DATA FOR THE TASK:
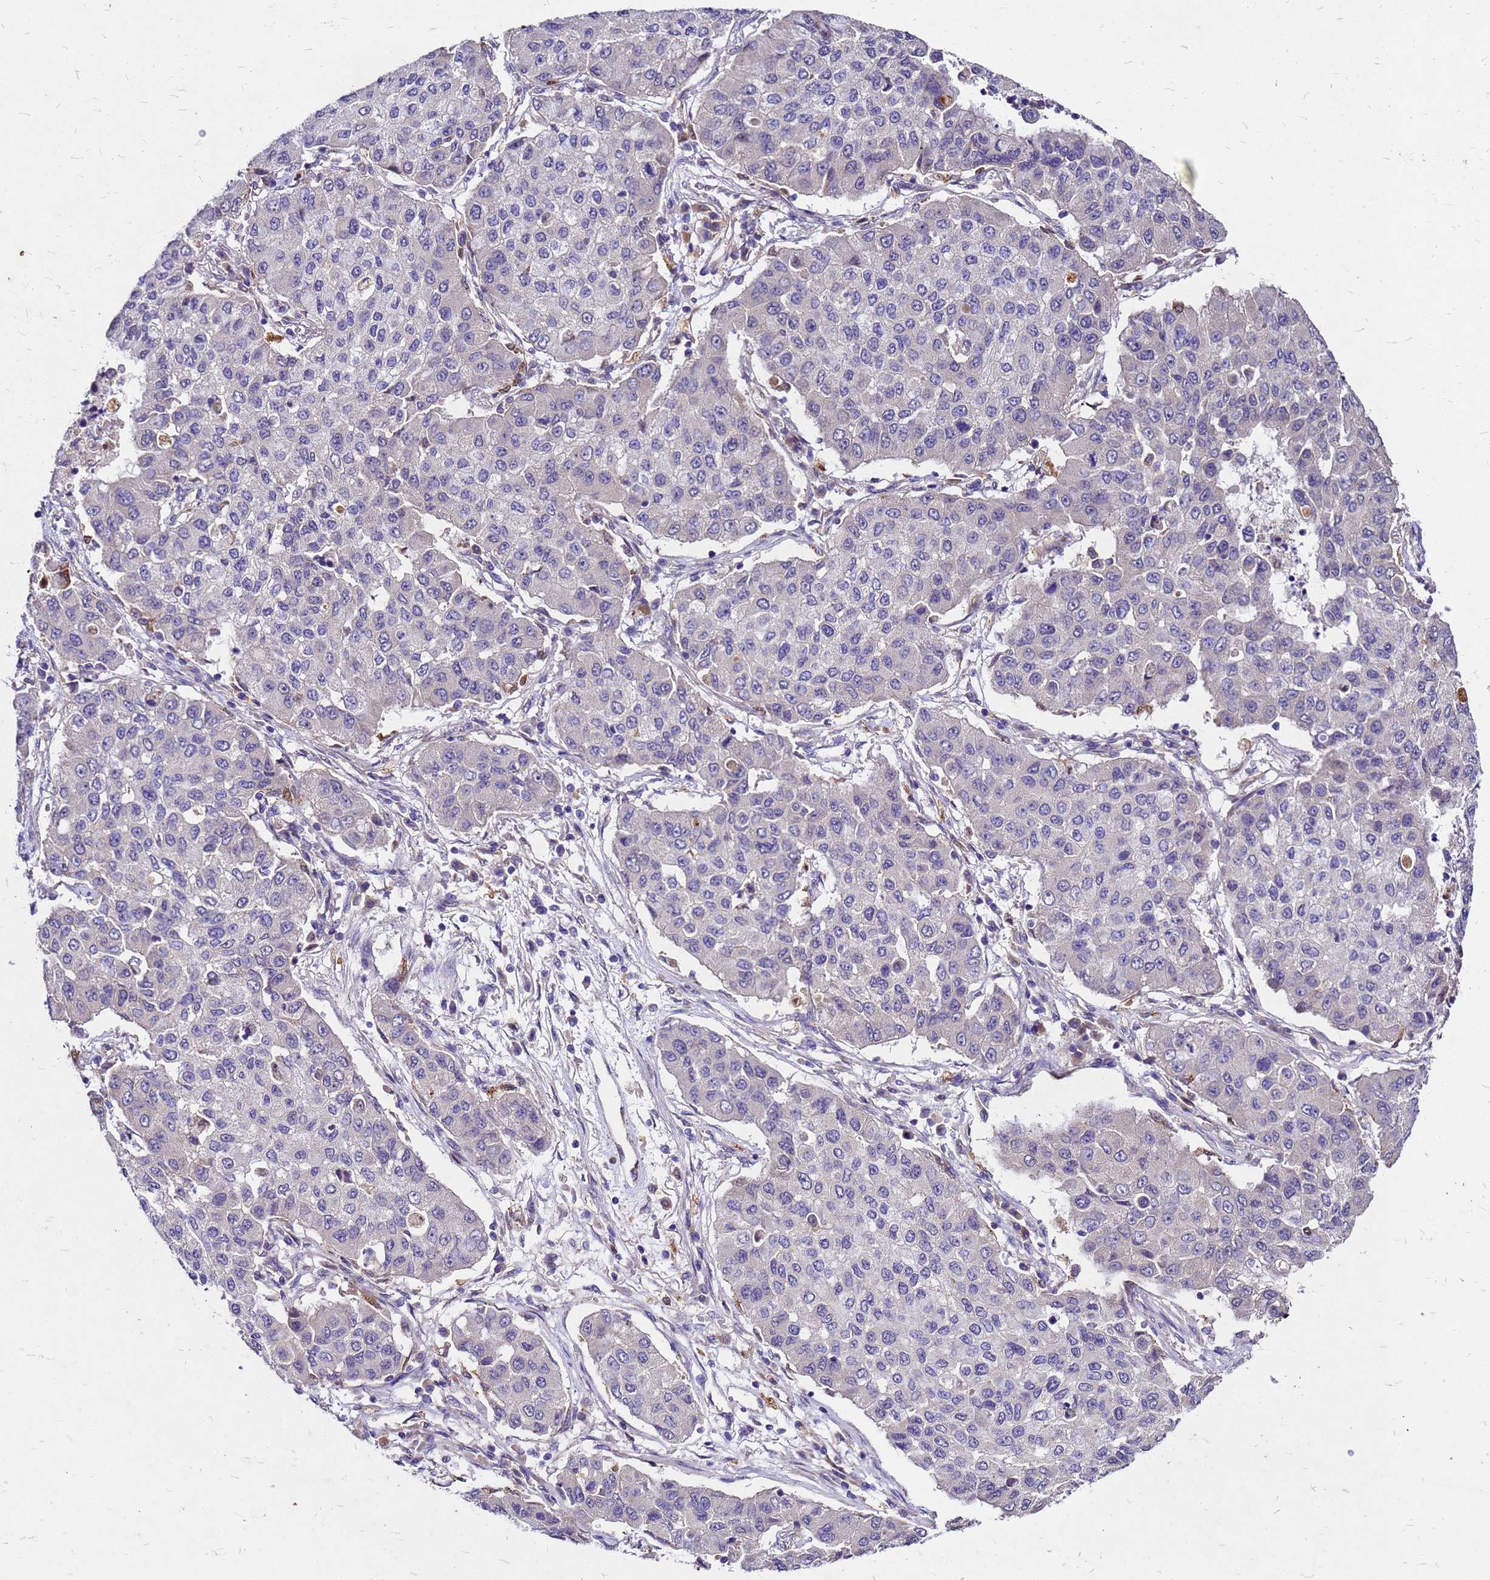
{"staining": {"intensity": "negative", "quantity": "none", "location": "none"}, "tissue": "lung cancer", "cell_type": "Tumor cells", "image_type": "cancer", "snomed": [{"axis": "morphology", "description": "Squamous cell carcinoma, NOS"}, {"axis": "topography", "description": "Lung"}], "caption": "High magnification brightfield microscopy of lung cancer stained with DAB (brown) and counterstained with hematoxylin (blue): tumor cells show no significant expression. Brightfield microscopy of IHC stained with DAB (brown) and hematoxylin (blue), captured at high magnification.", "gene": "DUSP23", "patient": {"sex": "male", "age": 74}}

--

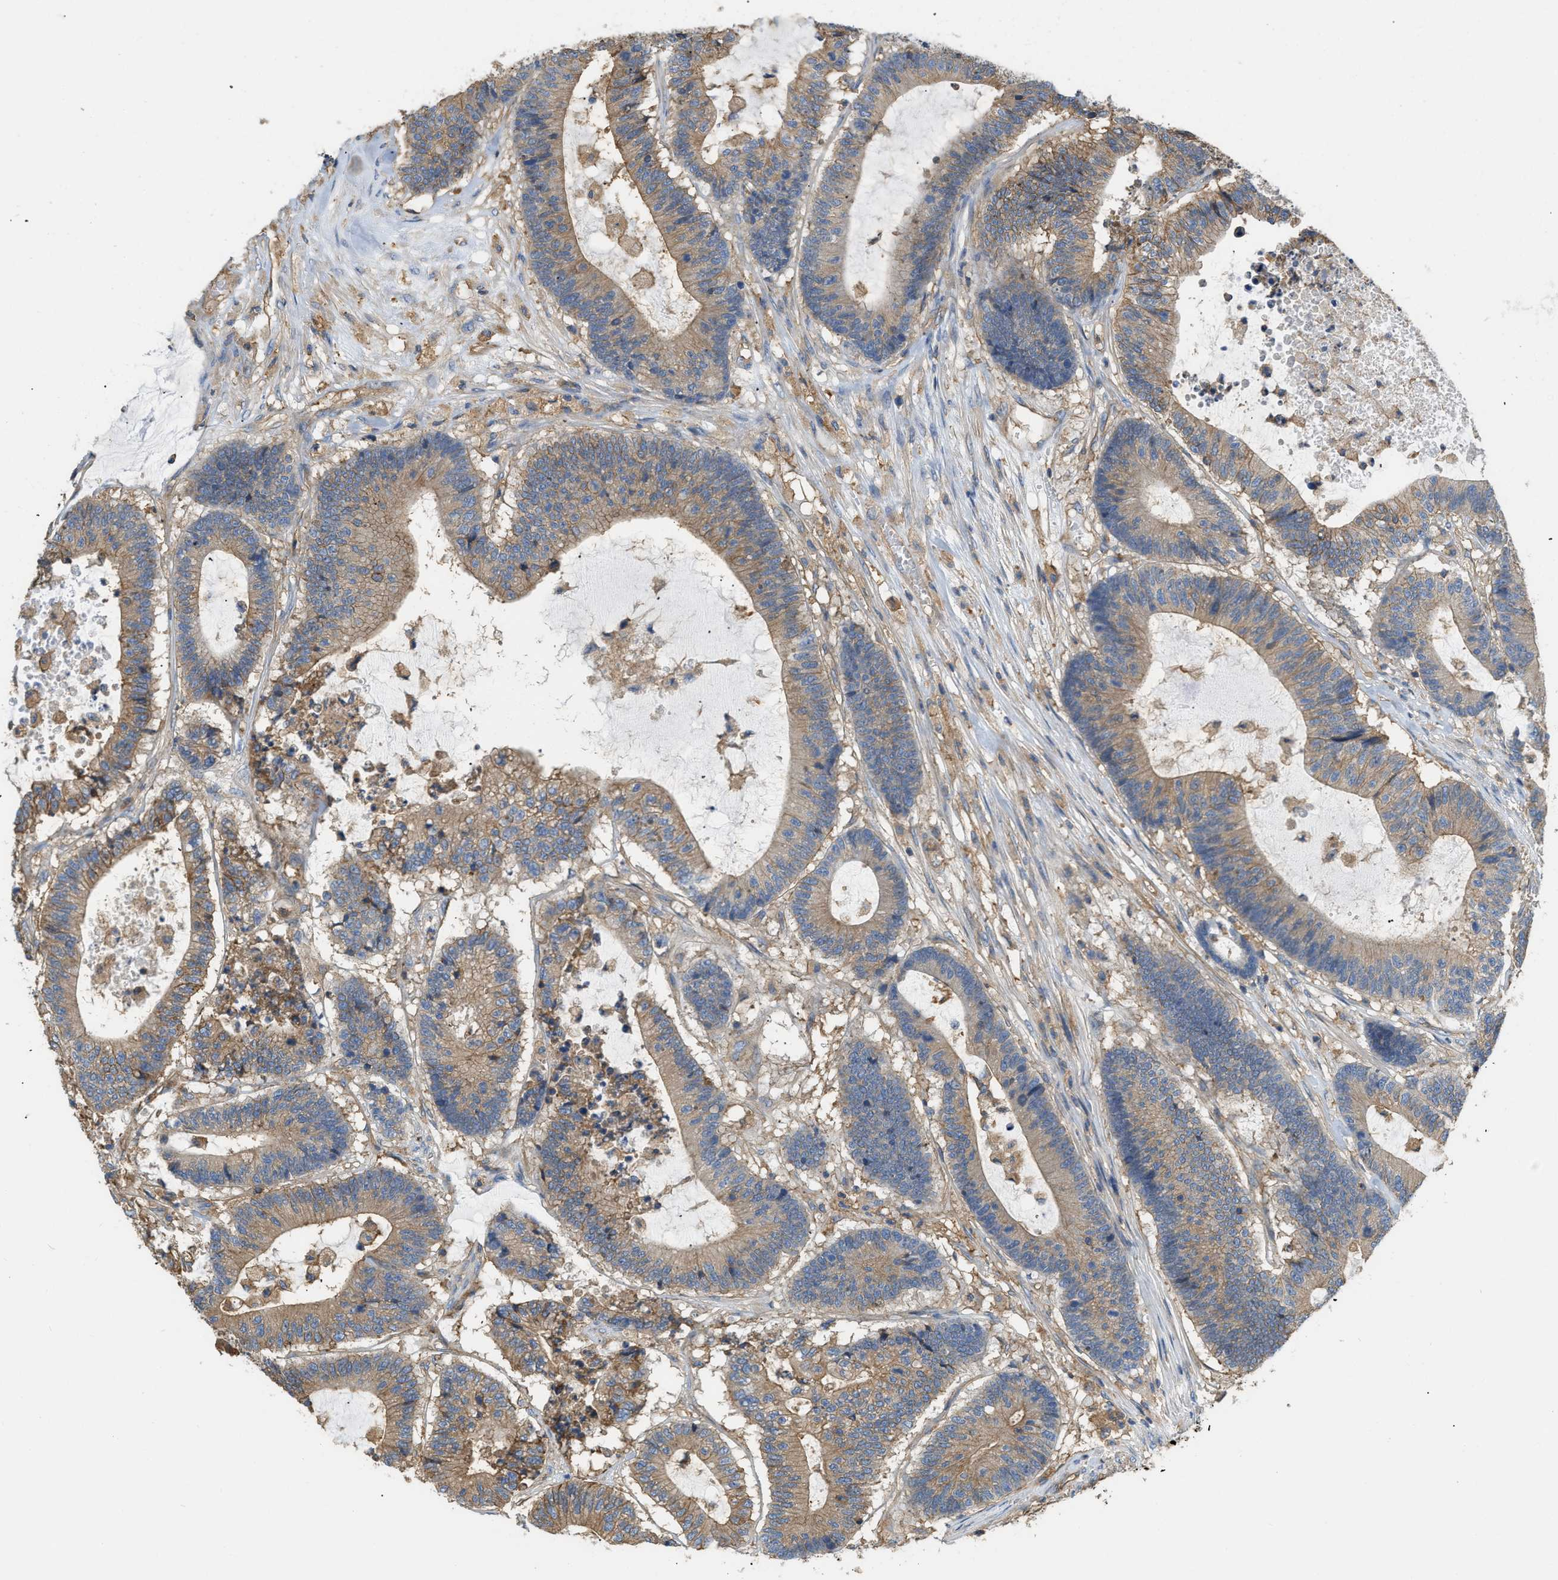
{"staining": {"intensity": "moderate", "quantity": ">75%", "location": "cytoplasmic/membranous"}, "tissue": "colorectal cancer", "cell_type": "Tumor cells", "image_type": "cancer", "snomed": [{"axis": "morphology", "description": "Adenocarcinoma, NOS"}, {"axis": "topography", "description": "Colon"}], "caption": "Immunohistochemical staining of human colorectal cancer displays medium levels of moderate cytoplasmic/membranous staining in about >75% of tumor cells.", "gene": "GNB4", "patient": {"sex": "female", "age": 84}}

==

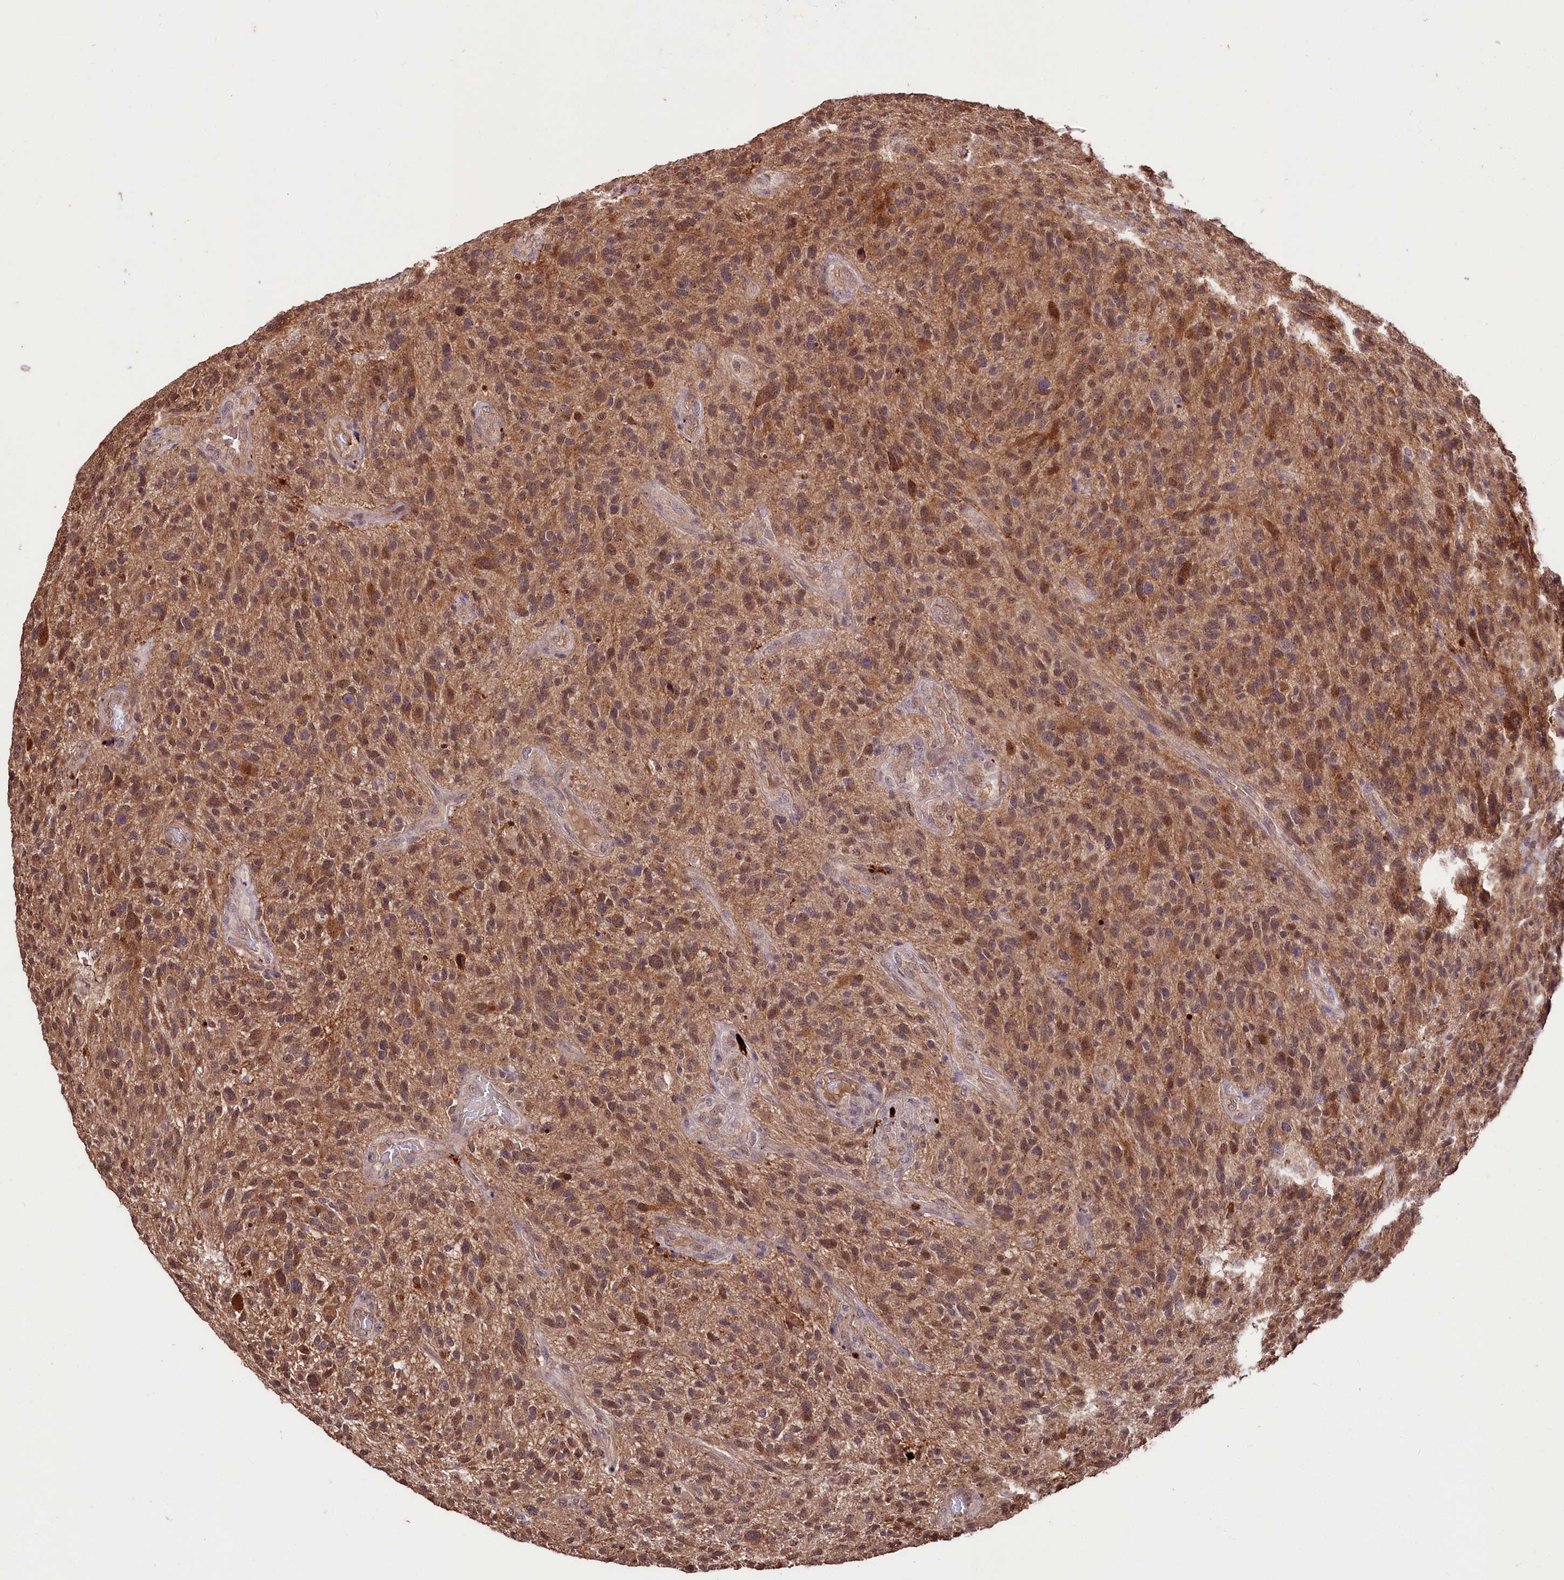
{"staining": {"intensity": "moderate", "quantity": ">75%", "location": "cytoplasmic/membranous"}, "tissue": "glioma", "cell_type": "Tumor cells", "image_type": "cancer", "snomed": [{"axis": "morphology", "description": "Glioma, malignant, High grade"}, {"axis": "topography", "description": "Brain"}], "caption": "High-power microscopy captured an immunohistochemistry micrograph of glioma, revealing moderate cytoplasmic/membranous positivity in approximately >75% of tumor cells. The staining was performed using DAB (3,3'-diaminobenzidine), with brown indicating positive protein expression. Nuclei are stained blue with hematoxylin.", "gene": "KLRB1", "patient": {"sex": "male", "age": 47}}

EXERCISE OBJECTIVE:
Filter the material above down to the lines that hold the word "moderate".

WRITTEN SOLUTION:
{"staining": {"intensity": "moderate", "quantity": ">75%", "location": "cytoplasmic/membranous"}, "tissue": "colorectal cancer", "cell_type": "Tumor cells", "image_type": "cancer", "snomed": [{"axis": "morphology", "description": "Adenocarcinoma, NOS"}, {"axis": "topography", "description": "Colon"}], "caption": "Immunohistochemical staining of human colorectal cancer displays medium levels of moderate cytoplasmic/membranous staining in about >75% of tumor cells.", "gene": "GNB4", "patient": {"sex": "female", "age": 84}}
{"staining": {"intensity": "moderate", "quantity": ">75%", "location": "cytoplasmic/membranous"}, "tissue": "glioma", "cell_type": "Tumor cells", "image_type": "cancer", "snomed": [{"axis": "morphology", "description": "Glioma, malignant, High grade"}, {"axis": "topography", "description": "Brain"}], "caption": "High-power microscopy captured an immunohistochemistry micrograph of glioma, revealing moderate cytoplasmic/membranous positivity in approximately >75% of tumor cells. The staining was performed using DAB (3,3'-diaminobenzidine), with brown indicating positive protein expression. Nuclei are stained blue with hematoxylin.", "gene": "KLRB1", "patient": {"sex": "male", "age": 47}}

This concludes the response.